--- START ---

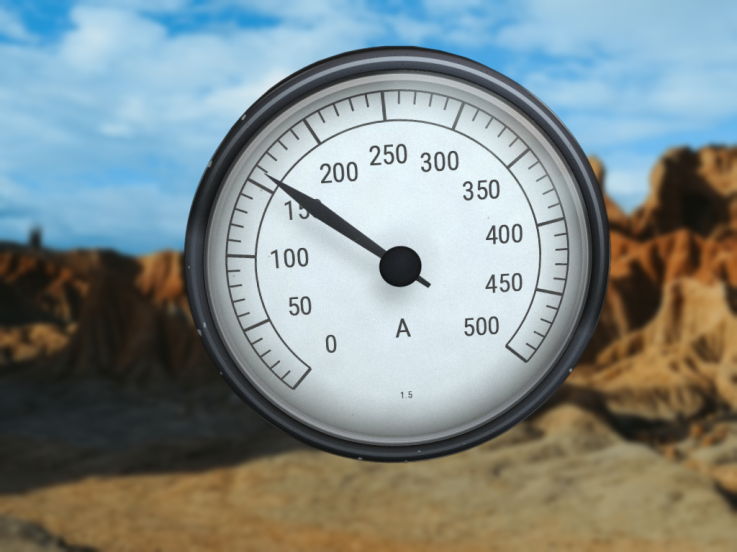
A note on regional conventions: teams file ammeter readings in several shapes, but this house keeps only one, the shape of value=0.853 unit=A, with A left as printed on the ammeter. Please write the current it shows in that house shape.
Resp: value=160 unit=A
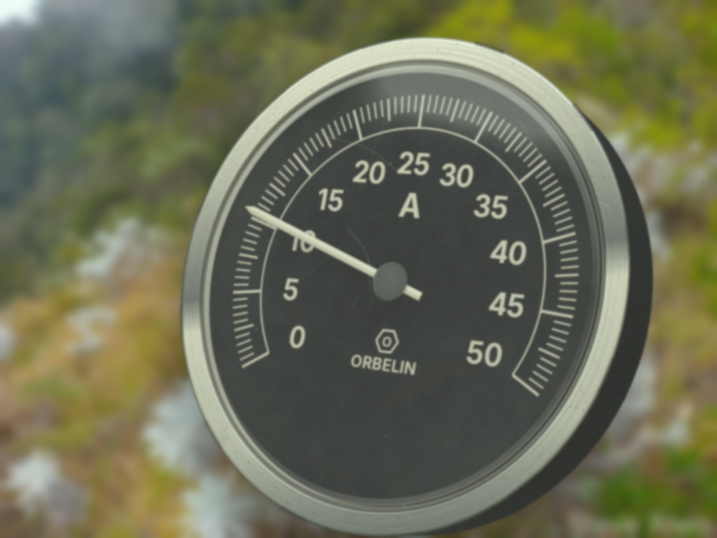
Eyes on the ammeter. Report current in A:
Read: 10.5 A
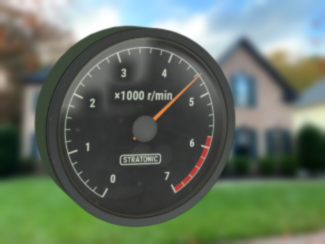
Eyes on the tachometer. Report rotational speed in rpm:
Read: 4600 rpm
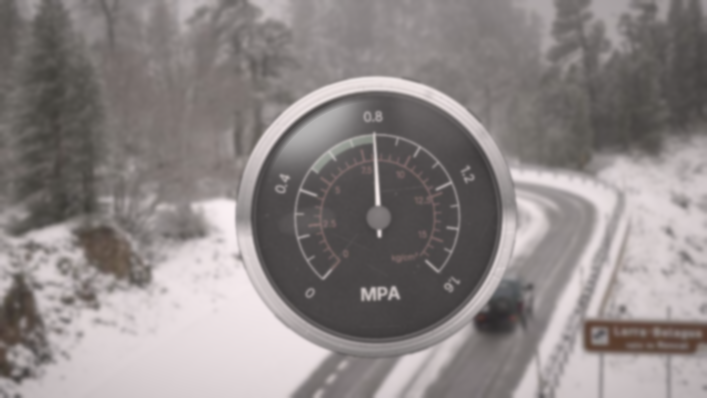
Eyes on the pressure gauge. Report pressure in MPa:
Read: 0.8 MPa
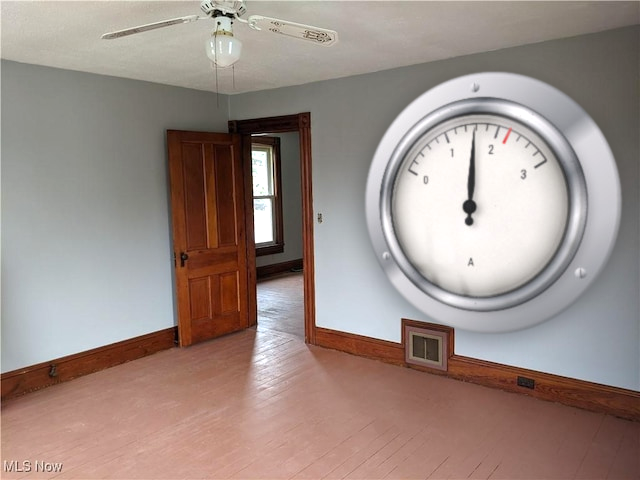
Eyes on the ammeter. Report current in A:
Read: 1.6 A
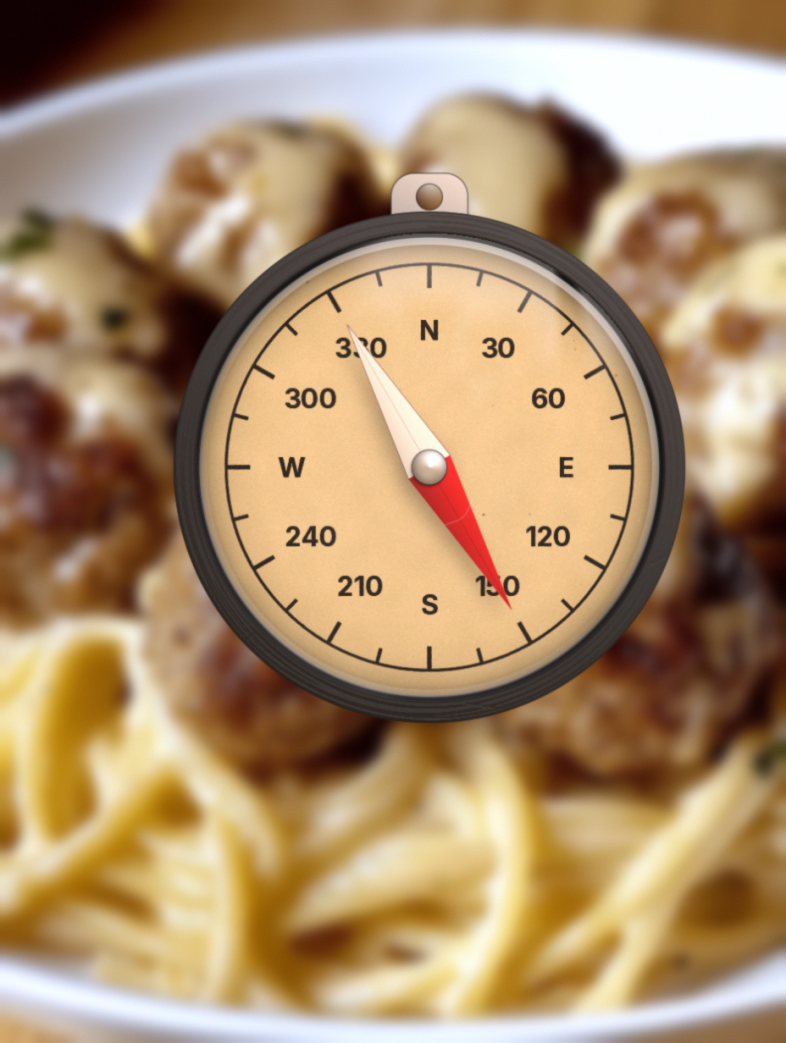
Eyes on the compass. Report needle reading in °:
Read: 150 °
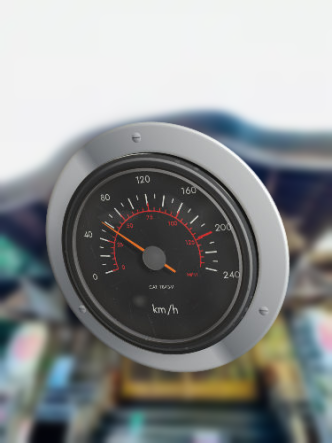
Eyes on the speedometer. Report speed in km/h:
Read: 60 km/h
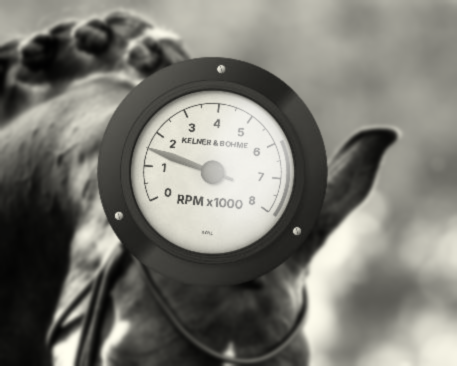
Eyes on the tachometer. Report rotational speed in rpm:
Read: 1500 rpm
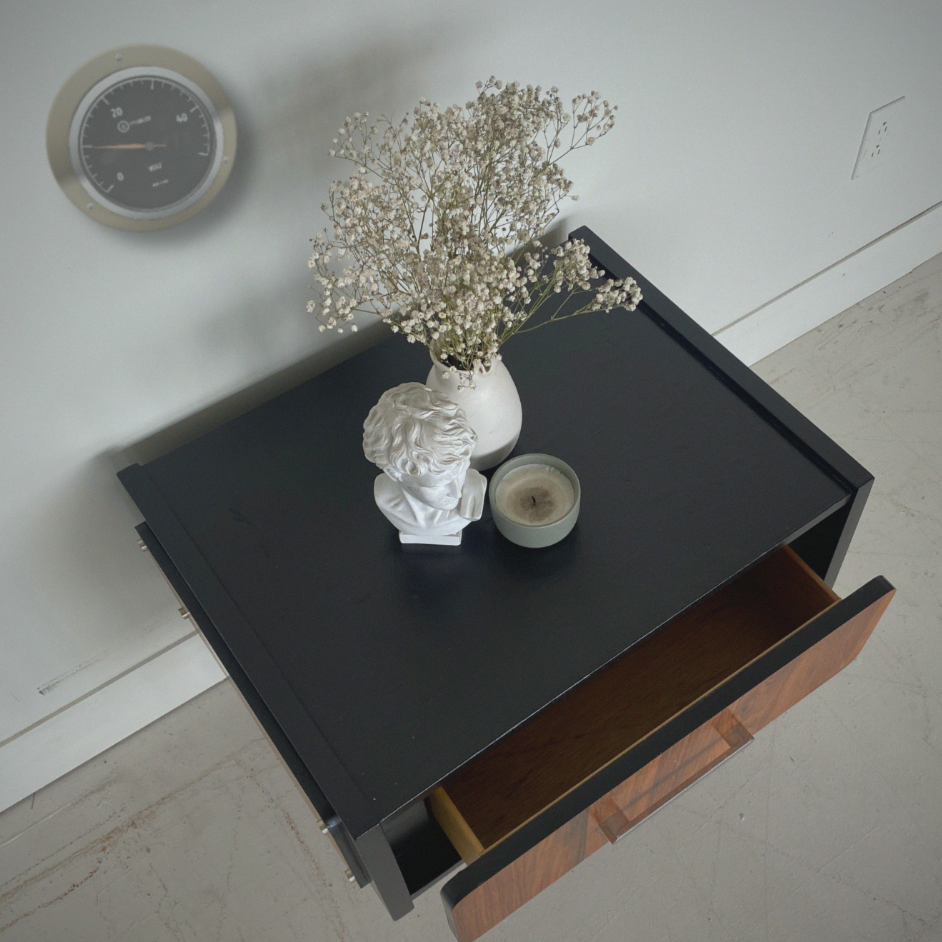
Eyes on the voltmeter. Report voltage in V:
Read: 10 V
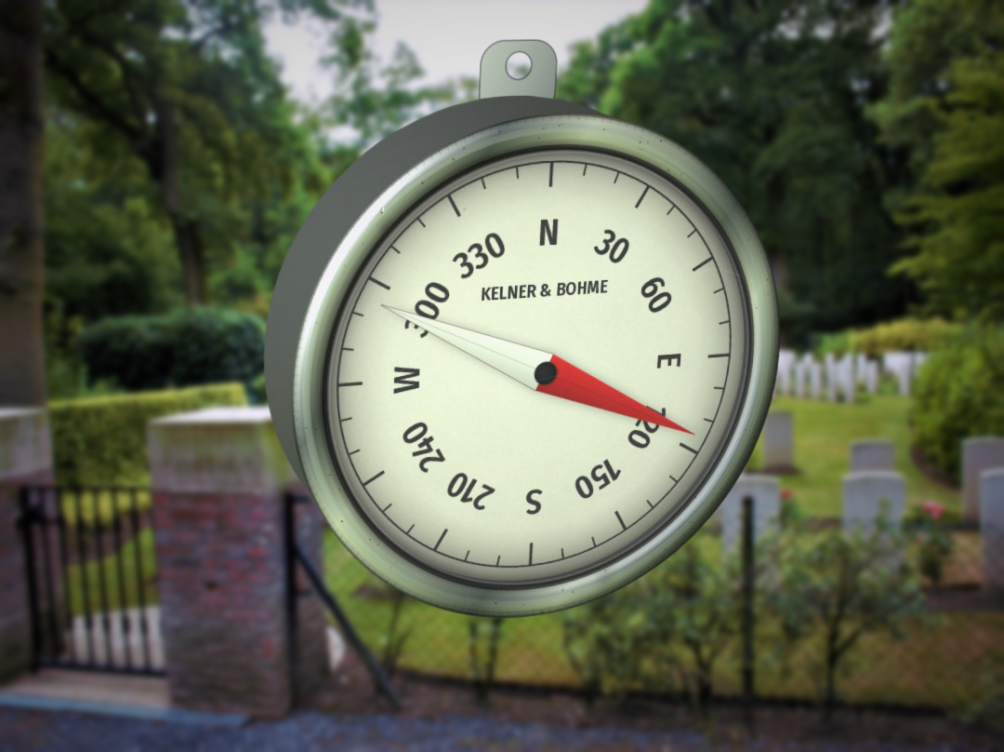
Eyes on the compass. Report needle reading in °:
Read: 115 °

--- END ---

## Task statement
Locate every line in the records above that contains the string "unit" and copy each of those lines in full. Case counts.

## Written answer
A note on regional conventions: teams file ammeter readings in several shapes, but this house keeps only one, the shape of value=0.853 unit=A, with A left as printed on the ammeter. Please write the current it shows in that house shape.
Resp: value=160 unit=A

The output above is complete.